India's SM Krishna to seek speedy Pakistan Mumbai trial
India's foreign minister is on a three-day visit to Pakistan where he is expected to press for a speedy trial of people held there in connection with the 2008 Mumbai attacks.
External Affairs Minister SM Krishna said ahead of his trip that India had given "more than adequate" evidence.
Pakistan must address India's "terrorism related concerns", he said.
Mr Krishna is due to hold talks with his Pakistani counterpart Hina Rabbani Khar on Saturday.
The Mumbai attacks claimed 166 lives. Nine gunmen were also killed.
India blamed the attacks on Pakistan-based militants and broke off peace talks. The talks resumed last year and relations have been steadily improving.
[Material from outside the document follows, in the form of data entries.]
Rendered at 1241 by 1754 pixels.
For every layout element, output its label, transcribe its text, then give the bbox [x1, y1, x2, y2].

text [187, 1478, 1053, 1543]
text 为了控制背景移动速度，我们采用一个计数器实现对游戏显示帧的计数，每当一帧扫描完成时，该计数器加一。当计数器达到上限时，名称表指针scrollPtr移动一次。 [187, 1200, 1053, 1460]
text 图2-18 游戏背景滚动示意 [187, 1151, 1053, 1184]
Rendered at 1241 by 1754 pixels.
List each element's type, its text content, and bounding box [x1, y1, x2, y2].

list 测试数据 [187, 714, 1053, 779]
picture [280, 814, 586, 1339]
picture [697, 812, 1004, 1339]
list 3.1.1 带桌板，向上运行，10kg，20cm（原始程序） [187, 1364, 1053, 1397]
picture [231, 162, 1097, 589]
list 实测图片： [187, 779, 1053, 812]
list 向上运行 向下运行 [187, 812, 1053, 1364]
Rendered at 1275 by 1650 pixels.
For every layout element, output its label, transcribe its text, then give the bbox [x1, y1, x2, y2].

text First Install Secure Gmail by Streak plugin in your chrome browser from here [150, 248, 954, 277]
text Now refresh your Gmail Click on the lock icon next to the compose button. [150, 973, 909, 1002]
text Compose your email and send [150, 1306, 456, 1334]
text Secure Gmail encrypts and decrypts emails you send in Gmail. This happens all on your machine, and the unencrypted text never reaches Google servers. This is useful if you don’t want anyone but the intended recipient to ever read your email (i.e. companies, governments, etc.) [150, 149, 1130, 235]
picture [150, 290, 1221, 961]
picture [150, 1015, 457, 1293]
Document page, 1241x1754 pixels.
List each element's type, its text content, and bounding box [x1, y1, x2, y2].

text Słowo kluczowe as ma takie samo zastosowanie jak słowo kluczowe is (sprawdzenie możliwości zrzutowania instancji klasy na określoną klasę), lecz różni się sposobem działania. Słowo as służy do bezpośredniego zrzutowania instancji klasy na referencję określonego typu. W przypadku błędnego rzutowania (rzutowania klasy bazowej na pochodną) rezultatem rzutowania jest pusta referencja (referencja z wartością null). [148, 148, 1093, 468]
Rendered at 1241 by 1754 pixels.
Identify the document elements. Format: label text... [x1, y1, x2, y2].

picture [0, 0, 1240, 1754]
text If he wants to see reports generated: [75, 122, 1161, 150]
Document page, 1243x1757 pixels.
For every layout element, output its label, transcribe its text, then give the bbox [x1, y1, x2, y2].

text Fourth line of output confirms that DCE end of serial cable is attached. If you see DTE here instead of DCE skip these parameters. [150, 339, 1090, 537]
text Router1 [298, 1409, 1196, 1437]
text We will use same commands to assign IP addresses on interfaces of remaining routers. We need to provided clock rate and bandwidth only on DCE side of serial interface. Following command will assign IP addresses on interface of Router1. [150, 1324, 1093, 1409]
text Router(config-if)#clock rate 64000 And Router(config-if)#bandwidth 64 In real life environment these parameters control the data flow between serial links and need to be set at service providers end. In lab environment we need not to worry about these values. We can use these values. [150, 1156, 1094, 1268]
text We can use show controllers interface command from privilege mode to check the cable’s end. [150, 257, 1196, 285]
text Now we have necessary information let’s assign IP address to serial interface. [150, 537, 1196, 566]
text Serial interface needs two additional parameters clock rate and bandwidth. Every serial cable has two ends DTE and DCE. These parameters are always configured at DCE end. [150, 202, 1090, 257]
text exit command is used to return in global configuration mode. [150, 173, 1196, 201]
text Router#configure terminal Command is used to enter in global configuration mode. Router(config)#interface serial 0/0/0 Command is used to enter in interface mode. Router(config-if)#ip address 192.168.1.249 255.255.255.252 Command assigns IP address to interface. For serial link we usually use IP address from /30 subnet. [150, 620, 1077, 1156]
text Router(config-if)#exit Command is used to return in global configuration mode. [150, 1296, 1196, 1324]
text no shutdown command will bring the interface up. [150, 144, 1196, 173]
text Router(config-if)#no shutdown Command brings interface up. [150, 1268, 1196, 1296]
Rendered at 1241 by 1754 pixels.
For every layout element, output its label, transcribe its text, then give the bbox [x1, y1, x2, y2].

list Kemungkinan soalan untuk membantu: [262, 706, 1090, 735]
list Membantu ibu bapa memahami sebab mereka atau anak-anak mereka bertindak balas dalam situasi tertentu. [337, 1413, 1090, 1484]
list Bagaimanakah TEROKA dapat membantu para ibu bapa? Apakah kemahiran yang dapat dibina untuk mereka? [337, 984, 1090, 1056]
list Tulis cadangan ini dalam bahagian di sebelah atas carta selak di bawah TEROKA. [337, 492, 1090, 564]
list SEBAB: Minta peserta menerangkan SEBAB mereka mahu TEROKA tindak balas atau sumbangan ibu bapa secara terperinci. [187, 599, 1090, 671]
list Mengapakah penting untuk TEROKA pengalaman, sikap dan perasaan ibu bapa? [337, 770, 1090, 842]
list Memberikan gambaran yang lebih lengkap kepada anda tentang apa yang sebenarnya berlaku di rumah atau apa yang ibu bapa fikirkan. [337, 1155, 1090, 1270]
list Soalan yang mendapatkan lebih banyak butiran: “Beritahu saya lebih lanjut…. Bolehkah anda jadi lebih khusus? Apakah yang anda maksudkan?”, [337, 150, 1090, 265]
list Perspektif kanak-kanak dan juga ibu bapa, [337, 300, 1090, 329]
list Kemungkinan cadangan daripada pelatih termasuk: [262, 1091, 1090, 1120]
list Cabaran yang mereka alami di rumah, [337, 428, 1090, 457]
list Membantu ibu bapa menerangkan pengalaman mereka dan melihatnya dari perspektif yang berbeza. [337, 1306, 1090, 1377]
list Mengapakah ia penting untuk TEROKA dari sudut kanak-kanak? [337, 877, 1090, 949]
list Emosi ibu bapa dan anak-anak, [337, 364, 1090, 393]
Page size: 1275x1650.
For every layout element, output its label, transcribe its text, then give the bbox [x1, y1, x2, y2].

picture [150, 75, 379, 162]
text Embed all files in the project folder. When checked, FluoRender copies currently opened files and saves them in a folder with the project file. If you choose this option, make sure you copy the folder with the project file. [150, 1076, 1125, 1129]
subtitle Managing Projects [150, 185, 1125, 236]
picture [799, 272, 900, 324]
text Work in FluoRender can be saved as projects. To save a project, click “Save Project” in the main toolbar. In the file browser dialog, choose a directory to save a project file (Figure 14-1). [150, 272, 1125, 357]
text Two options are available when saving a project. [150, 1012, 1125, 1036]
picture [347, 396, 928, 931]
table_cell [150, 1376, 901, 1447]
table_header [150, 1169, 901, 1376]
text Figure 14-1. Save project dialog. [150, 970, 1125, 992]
In 2009, Pakistan arrested and charged seven people, including suspected mastermind Zaki-ur-Rehman Lakhvi, who is alleged to head the Pakistan-based militant group Lashkar-e-Taiba. But the trial has not made much headway.
'Don't expect much'
Correspondents say there are no high expectations from the foreign minister's visit.
On Thursday, even Mr Krishna said the Indian government did not expect too much from his upcoming visit to Pakistan.
"We don't expect too much from my visit to Pakistan. It is only an intention of the government of India and the people of India to have normal relations with our neighbour," Reuters quoted Mr Krishna as saying.
During the visit, the two sides are expected to review the progress made in the peace process so far and to chalk out the path ahead, reports said.
The countries are likely to sign a new liberalised visa agreement which is expected to boost people-to-people contact.
Mr Krishna said he would also urge Pakistani authorities to pardon and release Indian national Sarabjit Singh who is on death row in Pakistan.
Relations between the two countries have been fraught over the past several decades and the neighbours have fought three wars since 1947.